The Undergrad Years (2000-2004) | Brigham Young University | Provo, UT
During your third year of undergrad, you take the MCAT, which is the test you have to take to get into medical school. (This is another post for another time, but, I should mention that the day Jeremy took the MCAT was just a few days after we found out I was diagnosed with cancer.) The test is an eight hour test and costs $.  Once you get your results back, you start applying to schools all over the country. Of course, each application costs $.  If they like your first application, you fill out a secondary application, which costs even more. If they like your secondary application, you will fly out to each school to interview. Flights, rental cars, and hotels are, of course, on your own dime.
These are some of Jeremy's MCAT books and papers.  We were pretty excited to get rid of them!
The Medical School Years (2005-2009) | Medical College of WI | Wauwatosa, WI
Remember that little cancer thing? Well, medical school doesn't even wait for that. You HAVE to be there for the first day. Yes, even if your wife is in the hospital in Utah undergoing a stem-cell transplant. You either start on time, or wait a year. We decided to start on time.  Jeremy moved across the country to start medical school while I was sick and bald in the hospital. I met him out there five weeks later.

Medical school is kind of rough. You never see your husband. Jeremy spent more time studying than I spent at a full-time job. The first two years is primarily classroom training, and the second two are spent rotating through various specialties. This is usually about the time when said husband becomes addicted to Mountain Dew to get through 30+ hour shifts and long nights studying.  This is also when my hate of the pager came about. (That thing is so inconsiderate!) Medical school costs LOADS of money, and you move far away from your family. The good news? We absolutely loved our time in Milwaukee and met friends we will have forever. Somewhere in these years, you take some board exams--Step 1 and Step 2. These tests are hundreds of dollars, but it gets worse…there are more! During medical school, you apply to residencies. A residency is where you receive your specialty training--so for Jeremy, residency was anesthesiology training. 
Medical school graduation--this was year 8 of 13 for us.

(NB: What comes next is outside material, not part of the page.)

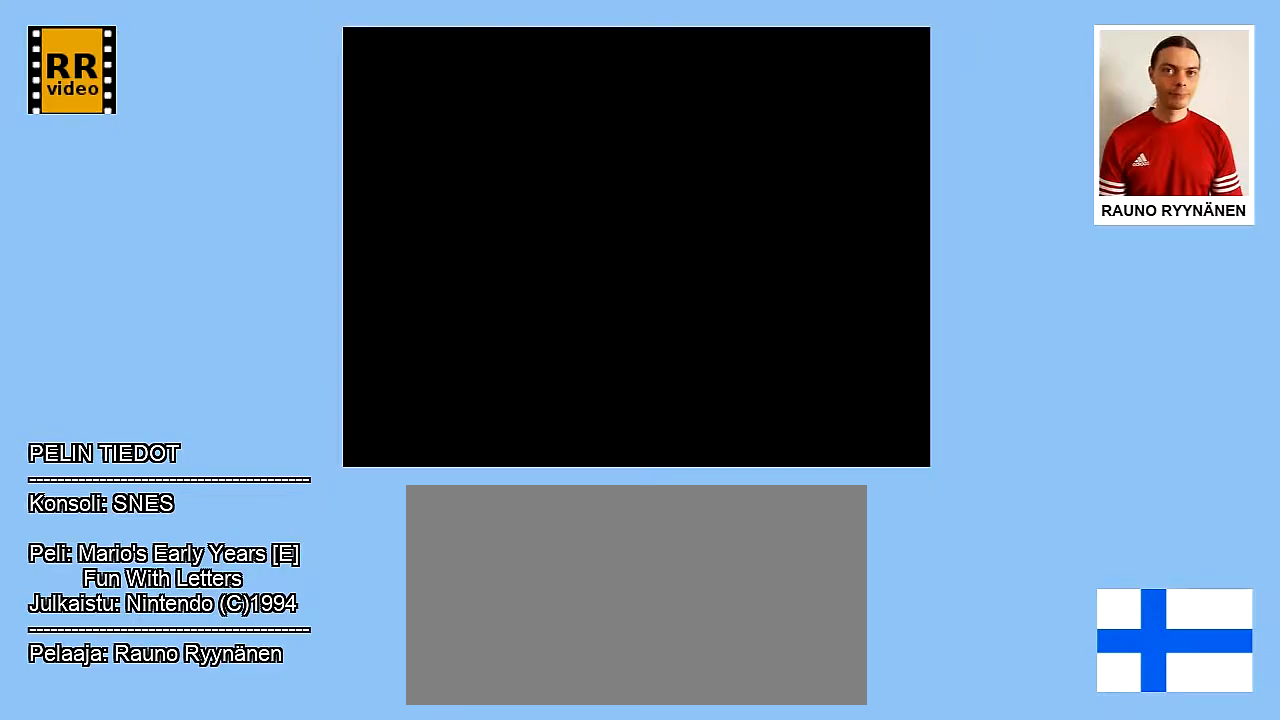
{"buttons": [], "events": []}
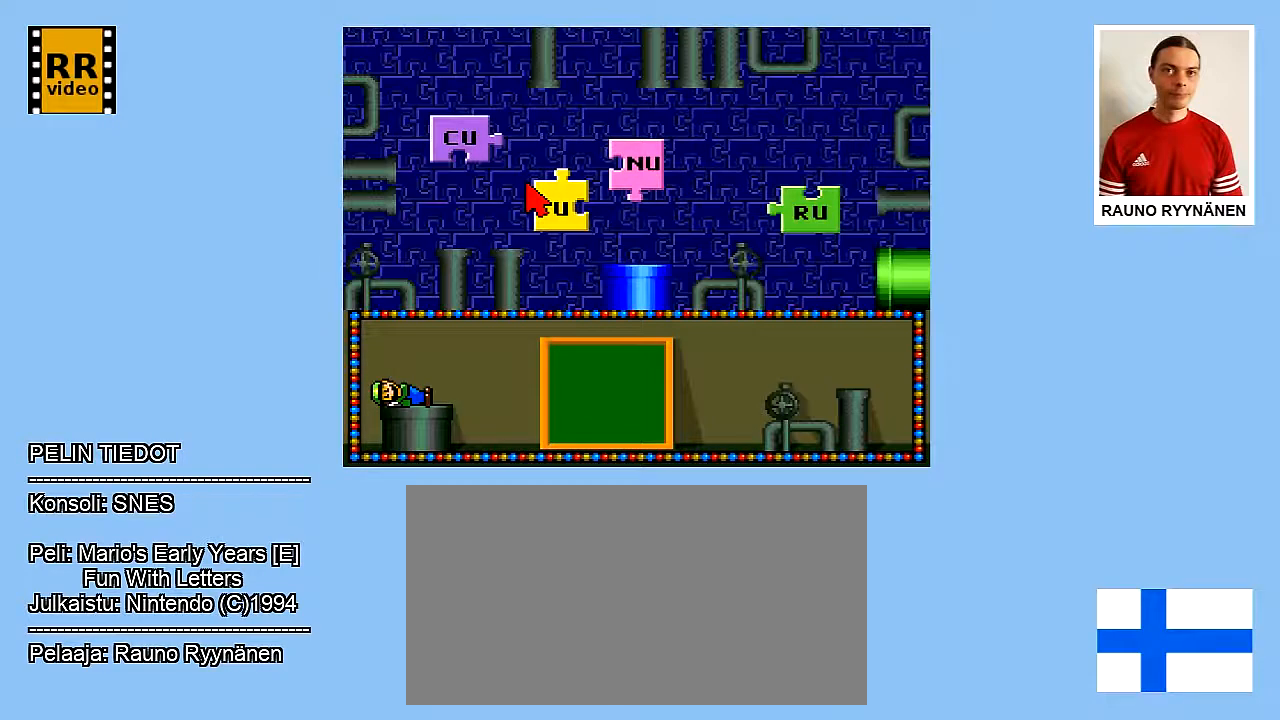
{"buttons": ["DPAD_DOWN"], "events": [[267, "DPAD_DOWN", "down"]]}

Again, you apply and fly out to interviews. This usually happens any time from October - January. You submit a rank list of the programs you interviewed at into some magical system, and the programs rank you as well. And then you wait.  You wait until March something, which is Match Day. On Match Day, you go into a room with all of the other students in your class and their families. They call each name, and one by one, you go get your envelope, open it, and find out where you will be spending the next 3-5+ years of your life. This is when we found out we matched for an internship in Milwaukee and a residency in St. Louis.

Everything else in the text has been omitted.